Germany's 'Academic Bulimia': Is the New University System Harming Students?
German universities are more crowded than ever, and controversial changes to how quickly students must finish their studies have dramatically altered their academic lives. But many worry that these changes are also taking a serious toll on their private lives and personal well-being.
Lea Blume, 20, is already getting off to a bad start. Though the first lecture of the semester is still a week away, she has already missed her first event.
Blume is standing in front of a lecture hall at Berlin's Humboldt University, looking exhausted. She's surrounded by other young people who are also there for orientation event scheduled for all the new students who couldn't make it on the previous day. Yesterday's orientation was the main one, Blume explains, "but at that point I didn't even know whether I'd been accepted yet."

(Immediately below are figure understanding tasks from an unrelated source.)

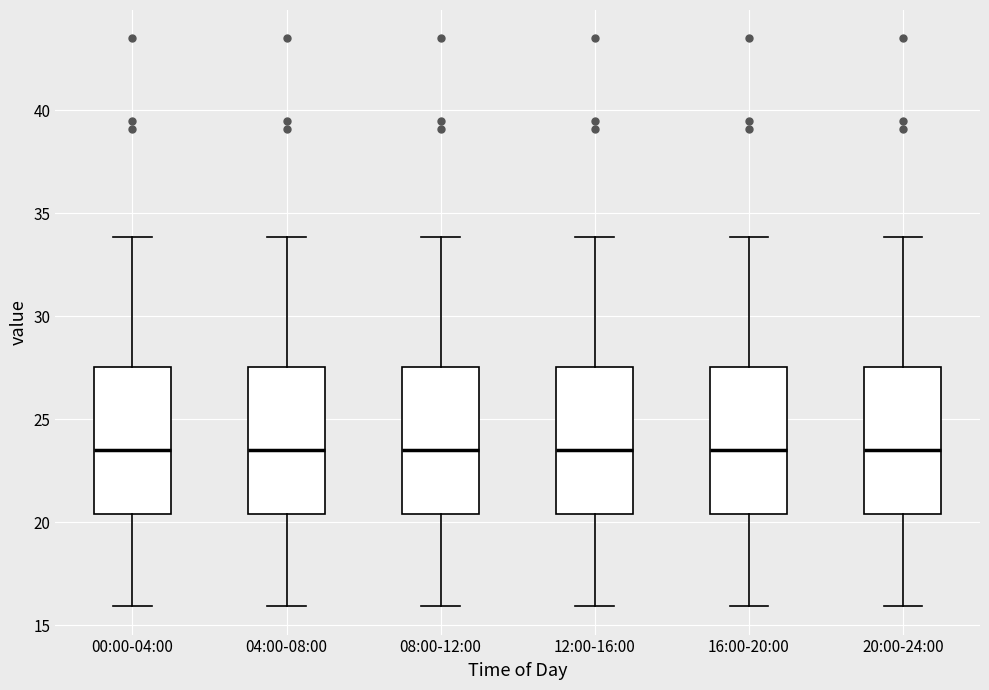

Reading left to right, read every box against the y-axis: the position of its median line, the range the box covers, and the ends of its whiskers. The values are not printed on the chart, so give them approximately, as read against the axis.

00:00-04:00: median 23.5, box 20.5 to 27.5, whiskers 16.0 to 34.0
04:00-08:00: median 23.5, box 20.5 to 27.5, whiskers 16.0 to 34.0
08:00-12:00: median 23.5, box 20.5 to 27.5, whiskers 16.0 to 34.0
12:00-16:00: median 23.5, box 20.5 to 27.5, whiskers 16.0 to 34.0
16:00-20:00: median 23.5, box 20.5 to 27.5, whiskers 16.0 to 34.0
20:00-24:00: median 23.5, box 20.5 to 27.5, whiskers 16.0 to 34.0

In fact, she doesn't know today either, even though lectures will begin soon. All she can do is hope.
At first, Blume was accepted at a university in Frankfurt. It wasn't her first choice, but she felt she could live with it, so she paid her tuition and mailed in her documents. Then she was accepted at Berlin's Free University, which she preferred, so she asked to have her documents returned from Frankfurt. She forwarded them to Berlin and found a place to stay there.
In the end, she was also accepted at her school of choice, Berlin's Humboldt University. Hoping to expedite matters so that she would know this week where she would actually be enrolled, Blume picked up her records herself at the Free University and carted them across the city to Humboldt University. The admissions office is still reviewing them.
An Onslaught of New Students
The new semester begins in the next few days. And this autumn, like every autumn, young people full of hope and curiosity are descending on German universities in droves. But, this time, there are more of them than ever before. Now that the advanced high-school diploma known as the Abitur is no longer an absolute prerequisite for attending university, more young people are allowed to enroll. And more -- about half of every graduating class -- also want to.
Other factors contributing to the increase in new students are the recent elimination of conscription, in addition to the fact that some German states have shortened the 13-year period of schooling normally required to obtain the Abitur.
According to the Federal Statistical Office, there were a record 2,217,604 students registered at German universities in the 2010/2011 winter semester. A new record is also expected this year.
This onslaught of new students puts the higher education system under pressure, with many universities already filled to capacity. It also puts pressure on students, who are experiencing academic freedom in closer quarters and under tighter organizational constraints. In the past, attending university was seen as the epitome of freedom, a time when the more serious side of life could wait. But, today, attending a university is extremely stressful for many students, starting on the day of the first lecture or, for some, even earlier.
A Case in Point
About 500,000 new students will be crowding into German lecture halls this year. This is roughly equal to the total number of students attending West German universities four decades ago, and this despite the rejection of many would-be students who applied this year. Some submitted 20-30 applications. Students sometimes have to directly apply to study within a particular subject area and, in many of them, it is left up to each university to decide who it accepts. Some applicants on waiting lists still don't know whether they'll get a place.
Munich's Ludwig Maximilian University (LMU) is a case in point for what this onslaught means to universities. With about 49,000 students, it is Germany's second largest university, behind the University of Hagen, the country's only state-run distance-teaching university. For admission-restricted majors alone, LMU received about 31,000 applications for the winter semester, as well as more applications for other majors and the school's master's degree programs. In total, LMU received twice as many applications as it did last year.
Even for those applicants who were accepted at LMU, conditions there will be far from ideal. LMU is not a poorly rated university. On the contrary, it is located in a particularly picturesque location and has earned top marks in the federal government's Excellence Initiative competition, which channels additional funding to high-performing universities. It was also named Germany's top university only a few days ago, in addition to holding the 45th spot on the Times Higher Education World University Ranking.
But even at a university as well-funded and celebrated as LMU, students are often left to fend for themselves.